Cord blood cells from one healthy twin can be used to treat your other twin or another ill child, as long as the two are a good match. But this benefit is greatest when the two children have a slightly different genetic makeup. This means that if your twins are identical (monozygotic), they will make poor blood donors for one another. If your twins are fraternal (dizygotic), they have the same chance as any other sibling of making a good donor for the other twin. Regardless of whether twins are identical or fraternal, cord blood can be used to treat another ill sibling.

The American College of Obstetricians and Gynecologists and the American Academy of Pediatrics don't recommend routine cord blood storage. The groups say private banks should be used only when there's a sibling with a medical condition who could benefit from the stem cells. 

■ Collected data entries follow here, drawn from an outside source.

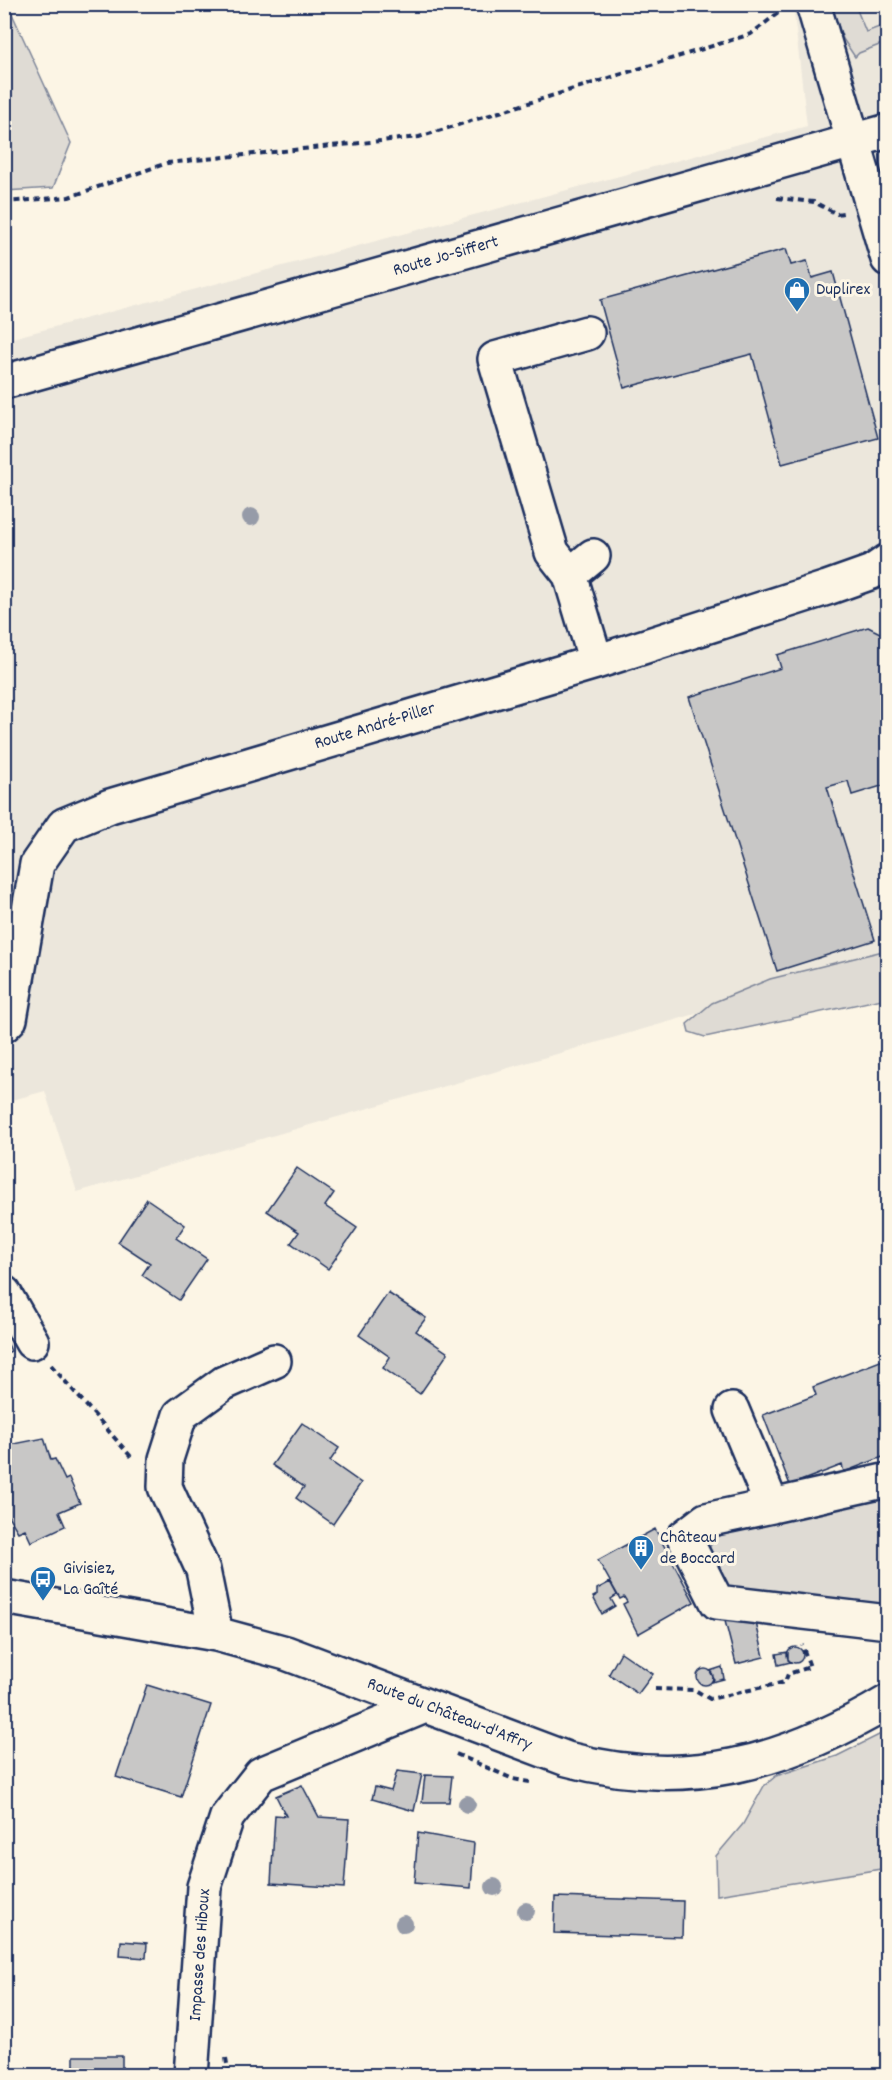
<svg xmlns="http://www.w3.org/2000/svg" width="892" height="2080" font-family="Dekko,sans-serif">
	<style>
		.built { fill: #ece7dc }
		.green { fill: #dfdbd4; stroke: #7d8599; stroke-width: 1.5 }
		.building { fill: #c8c7c6; stroke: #1b2f5e; stroke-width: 1.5 }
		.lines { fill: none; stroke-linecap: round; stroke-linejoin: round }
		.minor-casing { stroke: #1b2f5e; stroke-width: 38 }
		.major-casing { stroke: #1b2f5e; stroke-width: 38 }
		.path { stroke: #1b2f5e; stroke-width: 4; stroke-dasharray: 6 4.5; stroke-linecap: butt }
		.minor { stroke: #fcf5e5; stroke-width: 33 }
		.major { stroke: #fcf5e5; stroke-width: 33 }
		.tree { fill: #969ba8 }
		.labels { text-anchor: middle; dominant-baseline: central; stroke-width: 6; stroke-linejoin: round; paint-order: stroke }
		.street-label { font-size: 18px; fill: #1b2f5e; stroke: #fcf5e5 }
		.poi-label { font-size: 18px; fill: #1b2f5e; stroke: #fcf5e5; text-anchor: start }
	</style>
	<rect width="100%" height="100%" fill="#fcf5e5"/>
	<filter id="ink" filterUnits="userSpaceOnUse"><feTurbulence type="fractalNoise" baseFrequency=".0167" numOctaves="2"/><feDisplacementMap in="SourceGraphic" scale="12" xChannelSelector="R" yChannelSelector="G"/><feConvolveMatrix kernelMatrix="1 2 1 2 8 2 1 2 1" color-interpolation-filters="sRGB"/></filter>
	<g filter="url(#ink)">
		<path class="built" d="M793,5H887V959L77,1192L45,1091L5,1102V340L807,126Z"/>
		<path class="green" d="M8,5L71,143L53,188L5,191L4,5Z
			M831,5H855L866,32L887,24V42L859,53L855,57L843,39Z
			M887,950V998L705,1037L689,1032L687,1024L712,1003L770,979Z
			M887,1497V1613L724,1587L708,1551L715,1536L734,1524Z
			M887,1731V1868L717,1895L716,1856L743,1824L764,1786L776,1776L837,1756Z"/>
		<path class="building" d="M786,249L791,265L807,261L812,278L833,272L878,438L782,464L752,354L624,388L600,300Z
			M868,627L888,637V784L852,795L848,781L827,787L875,940L777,971L689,697L781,668L777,655Z
			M297,1168L334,1193L325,1206L357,1228L328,1269L291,1243L299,1232L267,1211Z
			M147,1199L185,1225L176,1238L207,1259L179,1300L142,1275L150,1263L118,1242Z
			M388,1293L426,1318L416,1331L448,1353L420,1394L383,1368L390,1357L359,1335Z
			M4,1335L11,1351L4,1354Z
			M888,1358V1455L844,1472L842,1465L790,1485L763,1415L816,1395L813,1387Z
			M302,1423L339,1448L330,1461L361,1483L333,1524L296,1498L304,1487L272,1465Z
			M44,1438L51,1460L55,1459L65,1480L69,1478L80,1503L59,1512L65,1526L31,1542L25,1529L18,1532L4,1509V1446Z
			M655,1529L694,1602L638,1634L623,1604L627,1602L624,1597L620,1599L598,1560Z
			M610,1582L617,1595L611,1599L615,1606L602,1614L593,1597L597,1595V1589Z
			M754,1614L764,1657L736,1664L725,1621Z
			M787 1655a8 8 0 1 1 16 0a8 8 0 1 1-16 0Z
			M621,1652L653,1674L638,1694L609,1674Z
			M788,1652V1660L791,1662L778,1665L776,1654Z
			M722,1667L724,1679L712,1682L714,1679L710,1671Z
			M697 1677a8 8 0 1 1 16 0a8 8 0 1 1-16 0Z
			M147,1685L211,1705L181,1797L116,1777Z
			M397,1771L422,1774L414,1811L372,1799L375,1787L391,1791Z
			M425,1775L452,1776L449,1802H422Z
			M302,1785L319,1817L349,1819L344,1888L271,1883L275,1815L286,1816L276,1796Z
			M418,1833L474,1843L471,1888L414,1883Z
			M555,1897L683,1901L682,1937L554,1933Z
			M121,1941L147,1943L146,1958L120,1956Z
			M74,2056H122V2076H74Z"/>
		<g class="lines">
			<g class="minor-casing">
				<path id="minor" d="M813,4L888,259
					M593,556L570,575L596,662
					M570,575L552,552L495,359L587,333
					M4,1025L10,1019L37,864L64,825L110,806L596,662L827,588L872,572L888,561
					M4,1293L32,1342
					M732,1410L772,1506L888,1480
					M772,1506L706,1520L684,1537L717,1602L888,1622
					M4,1597L216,1634L286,1653L567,1759C686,1791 784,1764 888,1702
					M216,1634L203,1570L165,1487L166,1459L180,1415L224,1383L274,1361
					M191,2076L204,1887L227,1817L261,1774L425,1706"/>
			</g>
			<g class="major-casing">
				<path id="major" d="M4,382L888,131"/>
			</g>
			<path class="path" d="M777,198L814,202L837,214L843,213
				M4,202L69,197L167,163L419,137L751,34L782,10
				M51,1365L133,1459
				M655,1689L695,1690L710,1699L785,1682L788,1674L810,1667L802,1645
				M456,1754L513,1779L530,1782
				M226,2058L229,2076"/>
			<use href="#minor" class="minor"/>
			<use href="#major" class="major"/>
		</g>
		<g class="tree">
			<circle cx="251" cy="517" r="9"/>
			<circle cx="467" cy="1804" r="9"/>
			<circle cx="494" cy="1887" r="9"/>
			<circle cx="526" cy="1911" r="9"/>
			<circle cx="404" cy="1924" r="9"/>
		</g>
	</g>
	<defs>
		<g id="shop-pin" transform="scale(1.35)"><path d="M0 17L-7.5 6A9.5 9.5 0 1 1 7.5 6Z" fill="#1f6fb2" stroke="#fcf5e5"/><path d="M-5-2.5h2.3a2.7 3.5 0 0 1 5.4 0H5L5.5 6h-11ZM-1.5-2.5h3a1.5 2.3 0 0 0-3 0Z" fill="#fff"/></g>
		<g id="building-pin" transform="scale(1.35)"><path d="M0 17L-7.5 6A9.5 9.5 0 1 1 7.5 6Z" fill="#1f6fb2" stroke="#fcf5e5"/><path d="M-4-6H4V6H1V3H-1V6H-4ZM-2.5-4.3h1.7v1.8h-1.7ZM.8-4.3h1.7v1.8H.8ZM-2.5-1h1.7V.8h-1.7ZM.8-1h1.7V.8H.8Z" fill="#fff"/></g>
		<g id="bus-pin" transform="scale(1.35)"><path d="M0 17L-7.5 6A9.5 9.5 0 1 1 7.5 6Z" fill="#1f6fb2" stroke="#fcf5e5"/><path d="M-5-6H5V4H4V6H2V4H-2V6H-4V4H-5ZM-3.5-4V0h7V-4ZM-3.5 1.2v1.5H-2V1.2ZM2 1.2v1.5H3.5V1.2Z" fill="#fff"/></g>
	</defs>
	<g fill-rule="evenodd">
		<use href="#shop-pin" x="797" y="290"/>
		<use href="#building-pin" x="641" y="1548"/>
		<use href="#bus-pin" x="43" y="1579"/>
	</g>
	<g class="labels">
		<g class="street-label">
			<text transform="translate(446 257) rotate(-16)">Route Jo-Siffert</text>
			<text transform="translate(375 727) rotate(-17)">Route André-Piller</text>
			<text transform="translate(449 1715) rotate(21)">Route du Château-d'Affry</text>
			<text transform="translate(201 1955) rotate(-86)">Impasse des Hiboux</text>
		</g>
		<g class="poi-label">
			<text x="816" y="290">Duplirex</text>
			<text x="660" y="1538">Château<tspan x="660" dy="21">de Boccard</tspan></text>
			<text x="63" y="1569">Givisiez,<tspan x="63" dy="21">La Gaîté</tspan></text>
		</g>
	</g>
	<rect width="892" height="2080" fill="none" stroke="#fcf5e5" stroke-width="24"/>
	<rect x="12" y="12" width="868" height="2056" fill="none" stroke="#1b2f5e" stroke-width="2" filter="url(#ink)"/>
</svg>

The AAP does recommend cord blood banking if an infant has a full sibling with a malignant or genetic condition treatable with cord blood transplantation. These conditions include:

  • Leukemia
  • Immune deficiencies, such as severe combined immune deficiency (SCID)
  • Lymphoma (Hodgkin's and non-Hodgkin's)
  • Aplastic anemia
  • Sickle cell anemia
  • Krabbe's disease
  • Thalassemia
  • Other rare diseases

Even so, a brother or a sister has only a 25% chance of being a perfect genetic match. Thus, a sibling may require a bone marrow or cord blood transplant from an unrelated donor.

The AMA also suggests considering private cord blood banking if there is a family history of malignant or genetic conditions that might benefit from cord blood stem cells. But keep in mind that to find a suitable match for any type of transplant, 70% must look outside their family.

Families are encouraged to donate stem cells to a public bank to help others.

If you do decide to bank your baby's cord blood, there's one more thing to keep in mind: It's best not to make it a last-minute decision. You should coordinate with the bank before your baby is born so nothing is left to chance.

No one knows how stem cells will be used in the future, but researchers hope they may be used to treat many conditions, including Alzheimer's, diabetes, heart failure, spinal cord damage, and others.

It's possible that storing your child's cord blood cells now may be useful in combating these diseases in the future. For now, these treatments are only theories. It's also unclear if stem cells from cord blood — as opposed to those from other sources — will be useful in these potential treatments.

What is the reason umbilical cord blood is so valuable?

Cord blood can be used to treat people with leukemia, lymphoma, or other life-threatening diseases. They can get a stem cell transplant using cord blood because it uses cells left behind in the blood in the umbilical cord and placenta. Cord blood transplants don't need the strict match that bone marrow transplants do, so they're especially useful for people who need transplants right away or for those who can't find a bone marrow donor.

What do hospitals do with umbilical cord blood?

It used to be standard for hospitals to throw away umbilical cord blood with the placenta as medical waste. But today, parents can choose to have it donated to a cord bank or discarded.